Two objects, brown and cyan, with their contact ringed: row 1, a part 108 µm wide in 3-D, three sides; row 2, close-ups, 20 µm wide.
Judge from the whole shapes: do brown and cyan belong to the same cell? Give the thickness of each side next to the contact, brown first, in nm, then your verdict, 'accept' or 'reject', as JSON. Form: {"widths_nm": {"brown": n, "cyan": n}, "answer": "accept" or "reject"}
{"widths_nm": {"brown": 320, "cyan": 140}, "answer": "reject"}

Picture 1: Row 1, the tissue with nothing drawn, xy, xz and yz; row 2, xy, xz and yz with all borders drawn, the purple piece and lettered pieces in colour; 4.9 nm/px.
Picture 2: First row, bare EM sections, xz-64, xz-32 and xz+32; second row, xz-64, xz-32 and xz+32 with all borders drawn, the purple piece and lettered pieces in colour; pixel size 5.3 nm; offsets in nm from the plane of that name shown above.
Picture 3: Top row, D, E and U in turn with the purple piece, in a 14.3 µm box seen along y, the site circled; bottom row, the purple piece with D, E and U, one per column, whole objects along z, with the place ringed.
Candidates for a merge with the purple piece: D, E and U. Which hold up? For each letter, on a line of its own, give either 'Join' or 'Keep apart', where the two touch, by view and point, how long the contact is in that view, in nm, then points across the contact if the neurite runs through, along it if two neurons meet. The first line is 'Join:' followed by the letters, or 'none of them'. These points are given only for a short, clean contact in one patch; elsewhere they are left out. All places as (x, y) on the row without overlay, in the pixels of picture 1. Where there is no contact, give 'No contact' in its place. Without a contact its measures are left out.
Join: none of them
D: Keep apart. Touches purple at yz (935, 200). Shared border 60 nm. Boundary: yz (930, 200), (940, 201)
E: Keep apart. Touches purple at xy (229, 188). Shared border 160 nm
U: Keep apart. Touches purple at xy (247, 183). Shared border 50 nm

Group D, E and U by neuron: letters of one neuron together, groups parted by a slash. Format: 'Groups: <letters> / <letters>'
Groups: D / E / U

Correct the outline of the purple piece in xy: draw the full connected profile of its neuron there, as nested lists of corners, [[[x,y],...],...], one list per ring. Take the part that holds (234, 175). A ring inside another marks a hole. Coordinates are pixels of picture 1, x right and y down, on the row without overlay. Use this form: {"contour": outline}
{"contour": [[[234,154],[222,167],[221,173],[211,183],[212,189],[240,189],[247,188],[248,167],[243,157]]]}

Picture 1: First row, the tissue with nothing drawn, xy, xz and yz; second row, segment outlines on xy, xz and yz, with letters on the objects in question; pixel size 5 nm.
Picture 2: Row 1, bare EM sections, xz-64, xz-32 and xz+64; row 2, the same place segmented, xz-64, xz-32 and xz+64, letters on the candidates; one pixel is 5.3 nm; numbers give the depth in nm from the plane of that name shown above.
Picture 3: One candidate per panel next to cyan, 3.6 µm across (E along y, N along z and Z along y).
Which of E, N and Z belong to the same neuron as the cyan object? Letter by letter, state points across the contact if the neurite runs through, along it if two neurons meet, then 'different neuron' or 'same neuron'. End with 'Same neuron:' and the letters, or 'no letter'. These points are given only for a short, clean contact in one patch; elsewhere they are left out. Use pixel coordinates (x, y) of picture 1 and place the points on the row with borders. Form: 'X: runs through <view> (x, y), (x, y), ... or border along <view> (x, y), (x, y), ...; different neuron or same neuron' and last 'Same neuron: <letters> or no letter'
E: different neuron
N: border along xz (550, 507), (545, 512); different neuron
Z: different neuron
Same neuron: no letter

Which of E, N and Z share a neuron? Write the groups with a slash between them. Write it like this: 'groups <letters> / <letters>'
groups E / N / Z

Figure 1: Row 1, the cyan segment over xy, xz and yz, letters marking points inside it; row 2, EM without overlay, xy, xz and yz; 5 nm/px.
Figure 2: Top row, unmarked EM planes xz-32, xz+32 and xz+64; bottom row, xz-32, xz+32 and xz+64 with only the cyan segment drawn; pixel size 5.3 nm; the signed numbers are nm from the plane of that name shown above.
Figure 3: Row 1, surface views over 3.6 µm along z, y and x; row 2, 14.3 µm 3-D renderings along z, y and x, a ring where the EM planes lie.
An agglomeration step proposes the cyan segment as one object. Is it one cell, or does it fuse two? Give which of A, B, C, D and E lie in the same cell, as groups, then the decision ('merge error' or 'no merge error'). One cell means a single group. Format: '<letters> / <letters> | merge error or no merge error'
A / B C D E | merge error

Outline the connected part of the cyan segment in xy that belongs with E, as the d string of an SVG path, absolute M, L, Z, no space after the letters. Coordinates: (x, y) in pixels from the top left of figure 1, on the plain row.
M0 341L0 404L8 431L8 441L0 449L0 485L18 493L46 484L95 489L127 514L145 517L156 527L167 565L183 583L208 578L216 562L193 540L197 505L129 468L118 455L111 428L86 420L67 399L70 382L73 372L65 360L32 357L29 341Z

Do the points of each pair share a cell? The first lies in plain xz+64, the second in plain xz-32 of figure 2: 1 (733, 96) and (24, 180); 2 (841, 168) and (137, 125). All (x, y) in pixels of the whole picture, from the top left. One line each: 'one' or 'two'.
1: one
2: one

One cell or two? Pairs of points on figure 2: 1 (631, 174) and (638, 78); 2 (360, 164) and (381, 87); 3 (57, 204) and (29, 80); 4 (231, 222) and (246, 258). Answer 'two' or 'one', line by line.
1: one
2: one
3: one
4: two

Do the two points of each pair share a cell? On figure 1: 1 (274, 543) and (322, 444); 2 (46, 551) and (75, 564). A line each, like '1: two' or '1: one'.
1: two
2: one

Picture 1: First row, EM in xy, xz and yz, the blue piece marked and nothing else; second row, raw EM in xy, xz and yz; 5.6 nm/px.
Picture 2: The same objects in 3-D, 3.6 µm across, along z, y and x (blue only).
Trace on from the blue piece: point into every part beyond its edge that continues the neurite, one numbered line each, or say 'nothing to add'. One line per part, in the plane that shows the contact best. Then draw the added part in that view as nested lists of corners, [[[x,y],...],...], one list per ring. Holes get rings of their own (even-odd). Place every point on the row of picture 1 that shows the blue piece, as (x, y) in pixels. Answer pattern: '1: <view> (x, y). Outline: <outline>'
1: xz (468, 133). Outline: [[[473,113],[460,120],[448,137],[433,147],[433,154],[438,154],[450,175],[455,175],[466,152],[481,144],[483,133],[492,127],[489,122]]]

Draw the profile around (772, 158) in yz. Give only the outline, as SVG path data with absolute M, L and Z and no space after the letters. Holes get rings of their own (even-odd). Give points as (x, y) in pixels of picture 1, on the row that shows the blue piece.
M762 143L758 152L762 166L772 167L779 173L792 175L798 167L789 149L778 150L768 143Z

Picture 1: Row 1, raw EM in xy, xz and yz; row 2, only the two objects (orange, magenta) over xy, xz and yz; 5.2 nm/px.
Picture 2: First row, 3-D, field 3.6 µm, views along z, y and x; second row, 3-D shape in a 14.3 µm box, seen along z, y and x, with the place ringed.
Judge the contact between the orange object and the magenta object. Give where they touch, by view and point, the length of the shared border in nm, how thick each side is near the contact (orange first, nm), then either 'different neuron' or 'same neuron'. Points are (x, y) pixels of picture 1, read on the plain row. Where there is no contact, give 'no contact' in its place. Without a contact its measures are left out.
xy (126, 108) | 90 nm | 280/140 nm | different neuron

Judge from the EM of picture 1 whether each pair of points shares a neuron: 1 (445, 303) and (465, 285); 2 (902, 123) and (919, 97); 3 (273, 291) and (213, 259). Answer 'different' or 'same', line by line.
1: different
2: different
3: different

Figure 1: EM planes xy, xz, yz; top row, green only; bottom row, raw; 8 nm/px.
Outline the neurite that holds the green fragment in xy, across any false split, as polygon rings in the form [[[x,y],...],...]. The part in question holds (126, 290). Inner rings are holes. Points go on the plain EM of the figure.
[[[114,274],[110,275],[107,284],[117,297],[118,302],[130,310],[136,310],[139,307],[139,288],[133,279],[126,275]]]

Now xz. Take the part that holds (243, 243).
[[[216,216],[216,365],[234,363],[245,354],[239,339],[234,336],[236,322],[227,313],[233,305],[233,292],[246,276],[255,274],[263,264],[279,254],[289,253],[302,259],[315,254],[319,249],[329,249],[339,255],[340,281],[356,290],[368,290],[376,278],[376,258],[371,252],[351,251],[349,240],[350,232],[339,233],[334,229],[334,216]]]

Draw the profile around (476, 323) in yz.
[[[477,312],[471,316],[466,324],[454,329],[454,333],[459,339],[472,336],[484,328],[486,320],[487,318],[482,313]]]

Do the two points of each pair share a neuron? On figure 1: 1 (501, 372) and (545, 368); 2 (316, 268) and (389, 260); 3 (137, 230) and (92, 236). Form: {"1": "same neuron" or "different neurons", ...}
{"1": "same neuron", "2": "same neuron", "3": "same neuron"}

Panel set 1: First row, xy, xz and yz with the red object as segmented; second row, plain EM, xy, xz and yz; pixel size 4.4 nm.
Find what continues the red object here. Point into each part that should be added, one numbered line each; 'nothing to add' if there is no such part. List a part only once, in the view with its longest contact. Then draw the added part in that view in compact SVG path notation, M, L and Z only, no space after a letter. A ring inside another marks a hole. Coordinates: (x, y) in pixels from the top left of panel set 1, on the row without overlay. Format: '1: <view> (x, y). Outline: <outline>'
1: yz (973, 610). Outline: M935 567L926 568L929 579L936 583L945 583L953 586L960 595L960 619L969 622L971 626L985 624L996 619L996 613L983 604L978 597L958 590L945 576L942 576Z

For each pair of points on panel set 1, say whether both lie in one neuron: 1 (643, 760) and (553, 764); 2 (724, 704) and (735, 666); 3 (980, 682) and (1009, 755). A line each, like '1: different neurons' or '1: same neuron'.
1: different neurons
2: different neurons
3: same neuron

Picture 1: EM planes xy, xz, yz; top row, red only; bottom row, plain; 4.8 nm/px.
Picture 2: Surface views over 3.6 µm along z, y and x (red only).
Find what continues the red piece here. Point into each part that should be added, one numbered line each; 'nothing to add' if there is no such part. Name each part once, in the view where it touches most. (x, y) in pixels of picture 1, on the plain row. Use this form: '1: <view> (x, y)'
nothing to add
──────────
→ INSTRUCTIONS FOR THE TASK
Write out the lines of the entries, word for word, from the first through the one containing "Picture 1: Row 1, the", and stop at that line.

→ SOLUTION FOR THIS EXERCISE
Two objects, brown and cyan, with their contact ringed: row 1, a part 108 µm wide in 3-D, three sides; row 2, close-ups, 20 µm wide.
Judge from the whole shapes: do brown and cyan belong to the same cell? Give the thickness of each side next to the contact, brown first, in nm, then your verdict, 'accept' or 'reject', as JSON. Form: {"widths_nm": {"brown": n, "cyan": n}, "answer": "accept" or "reject"}
{"widths_nm": {"brown": 320, "cyan": 140}, "answer": "reject"}

Picture 1: Row 1, the tissue with nothing drawn, xy, xz and yz; row 2, xy, xz and yz with all borders drawn, the purple piece and lettered pieces in colour; 4.9 nm/px.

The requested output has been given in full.